After landmark Sudan vote, battle for unity begins

Khartoum, April 27: A day after controversial polls returned President Omar al-Beshir to power, Sudan Tuesday turned its attention to its next challenge — forging unity in Africa’s largest country before it implodes.

Beshir, who was declared winner on Monday after the country’s first multi-party general elections since 1986, wasted no time in sketching out his plans for the months to come.

“Our next battle will be the unity of Sudan,” Beshir told supporters of his National Congress Party at a celebratory rally in Khartoum late on Monday.

In a solemn address on television earlier, he had vowed that a promised referendum on the independence of south Sudan would go ahead as planned on January 2011.

A peace deal signed in 2005 between the southern rebel Sudan People’s Liberation Movement and the government of Khartoum to end civil war, provided for the competitive polls and for the southern referendum on independence.

Now that elections are over, southern Sudanese will begin to focus efforts on their main goal, the referendum.

Despite winning 68 percent of the votes overall, Beshir garnered support from only 10 percent of south Sudan voters.

Instead southerners voted overwhelmingly for Yasser Arman, the SPLM presidential candidate, whose name appeared on ballot papers despite the fact he withdrew from the race ahead of polling day.

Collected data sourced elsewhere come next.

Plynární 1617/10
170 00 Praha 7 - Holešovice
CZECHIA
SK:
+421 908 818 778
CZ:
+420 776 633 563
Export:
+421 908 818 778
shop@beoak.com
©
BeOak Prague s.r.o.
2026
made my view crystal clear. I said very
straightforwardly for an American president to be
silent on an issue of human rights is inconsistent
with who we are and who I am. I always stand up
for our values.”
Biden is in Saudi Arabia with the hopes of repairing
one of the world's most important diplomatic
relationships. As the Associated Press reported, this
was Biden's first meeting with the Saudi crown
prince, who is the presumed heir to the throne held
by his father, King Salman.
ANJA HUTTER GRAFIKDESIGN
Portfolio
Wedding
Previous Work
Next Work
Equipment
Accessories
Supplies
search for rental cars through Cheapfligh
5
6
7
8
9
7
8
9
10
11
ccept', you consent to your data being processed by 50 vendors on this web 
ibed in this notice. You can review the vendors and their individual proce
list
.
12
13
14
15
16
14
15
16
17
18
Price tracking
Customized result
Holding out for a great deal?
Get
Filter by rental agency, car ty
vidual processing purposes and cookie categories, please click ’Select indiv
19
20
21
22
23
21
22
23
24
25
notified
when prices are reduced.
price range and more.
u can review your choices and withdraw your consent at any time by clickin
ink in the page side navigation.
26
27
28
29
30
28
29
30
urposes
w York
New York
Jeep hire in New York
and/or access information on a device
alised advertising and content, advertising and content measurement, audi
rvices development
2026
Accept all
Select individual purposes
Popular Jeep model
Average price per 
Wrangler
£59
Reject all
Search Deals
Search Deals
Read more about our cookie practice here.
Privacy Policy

“Beshir and his team will have to work hard to convince the southerners to choose unity. He could offer the south more autonomy if he wants to avoid the country’s split,” Sudanese political analyst Haydar Ibrahim said.

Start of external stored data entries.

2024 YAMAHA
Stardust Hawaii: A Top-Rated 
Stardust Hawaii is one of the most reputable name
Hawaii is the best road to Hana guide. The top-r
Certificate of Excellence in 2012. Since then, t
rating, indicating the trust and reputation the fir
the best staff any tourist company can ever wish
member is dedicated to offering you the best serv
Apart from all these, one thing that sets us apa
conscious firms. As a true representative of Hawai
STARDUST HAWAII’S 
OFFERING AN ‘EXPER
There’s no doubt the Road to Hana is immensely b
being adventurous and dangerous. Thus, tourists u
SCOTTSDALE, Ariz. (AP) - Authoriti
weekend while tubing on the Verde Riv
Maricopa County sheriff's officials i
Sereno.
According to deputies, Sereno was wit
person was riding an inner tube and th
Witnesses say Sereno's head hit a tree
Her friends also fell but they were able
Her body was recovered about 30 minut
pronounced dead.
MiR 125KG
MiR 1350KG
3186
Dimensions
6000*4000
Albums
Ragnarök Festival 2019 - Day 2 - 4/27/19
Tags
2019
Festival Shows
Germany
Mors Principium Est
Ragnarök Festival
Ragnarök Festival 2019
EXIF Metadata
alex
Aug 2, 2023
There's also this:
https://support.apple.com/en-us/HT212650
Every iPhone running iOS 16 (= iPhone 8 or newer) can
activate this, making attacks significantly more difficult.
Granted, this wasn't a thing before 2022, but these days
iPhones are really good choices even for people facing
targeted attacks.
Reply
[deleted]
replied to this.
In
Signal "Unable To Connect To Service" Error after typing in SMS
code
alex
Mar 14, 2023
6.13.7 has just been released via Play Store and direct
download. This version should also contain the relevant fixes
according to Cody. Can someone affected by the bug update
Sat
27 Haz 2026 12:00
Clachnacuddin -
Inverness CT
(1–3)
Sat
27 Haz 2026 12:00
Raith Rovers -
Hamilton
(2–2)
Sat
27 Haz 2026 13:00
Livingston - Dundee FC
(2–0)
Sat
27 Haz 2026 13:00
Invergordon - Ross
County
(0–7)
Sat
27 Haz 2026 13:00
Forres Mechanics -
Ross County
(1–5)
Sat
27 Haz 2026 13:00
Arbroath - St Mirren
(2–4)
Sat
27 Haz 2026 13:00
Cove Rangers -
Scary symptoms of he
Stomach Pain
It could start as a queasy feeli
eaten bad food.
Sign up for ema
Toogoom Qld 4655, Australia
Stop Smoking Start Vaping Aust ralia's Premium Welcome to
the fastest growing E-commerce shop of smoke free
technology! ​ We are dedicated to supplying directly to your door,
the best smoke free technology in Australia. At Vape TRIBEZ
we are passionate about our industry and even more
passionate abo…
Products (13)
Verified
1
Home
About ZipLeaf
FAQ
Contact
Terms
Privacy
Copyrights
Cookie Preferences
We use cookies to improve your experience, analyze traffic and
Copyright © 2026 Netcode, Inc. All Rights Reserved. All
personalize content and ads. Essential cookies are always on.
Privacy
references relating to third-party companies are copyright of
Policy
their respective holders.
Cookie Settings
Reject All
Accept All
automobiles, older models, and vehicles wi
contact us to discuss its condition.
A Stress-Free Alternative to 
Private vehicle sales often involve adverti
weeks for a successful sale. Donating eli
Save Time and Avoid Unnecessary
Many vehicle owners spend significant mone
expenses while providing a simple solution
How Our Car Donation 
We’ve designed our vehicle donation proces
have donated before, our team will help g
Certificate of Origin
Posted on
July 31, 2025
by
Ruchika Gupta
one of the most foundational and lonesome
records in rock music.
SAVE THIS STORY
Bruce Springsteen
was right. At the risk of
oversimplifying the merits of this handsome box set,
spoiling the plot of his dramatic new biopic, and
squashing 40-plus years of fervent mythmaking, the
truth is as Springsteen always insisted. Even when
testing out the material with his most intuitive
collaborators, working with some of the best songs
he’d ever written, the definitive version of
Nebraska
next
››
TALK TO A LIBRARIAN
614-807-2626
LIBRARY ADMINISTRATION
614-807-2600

A national referendum commission has been promised to oversee the vote. Registration for voters in south Sudan and for southerners living in the north will take place in the coming months, during which time the north and the south will have to resolve all outstanding border demarcations.

European and American observers said the elections had failed to reach international standards.

Nonetheless foreign governments said they were willing to work with Sudan.

“Even if we acknowledge the problems with the election, the priority remains to maintain relations in order to assure a good referendum,” a western diplomat said.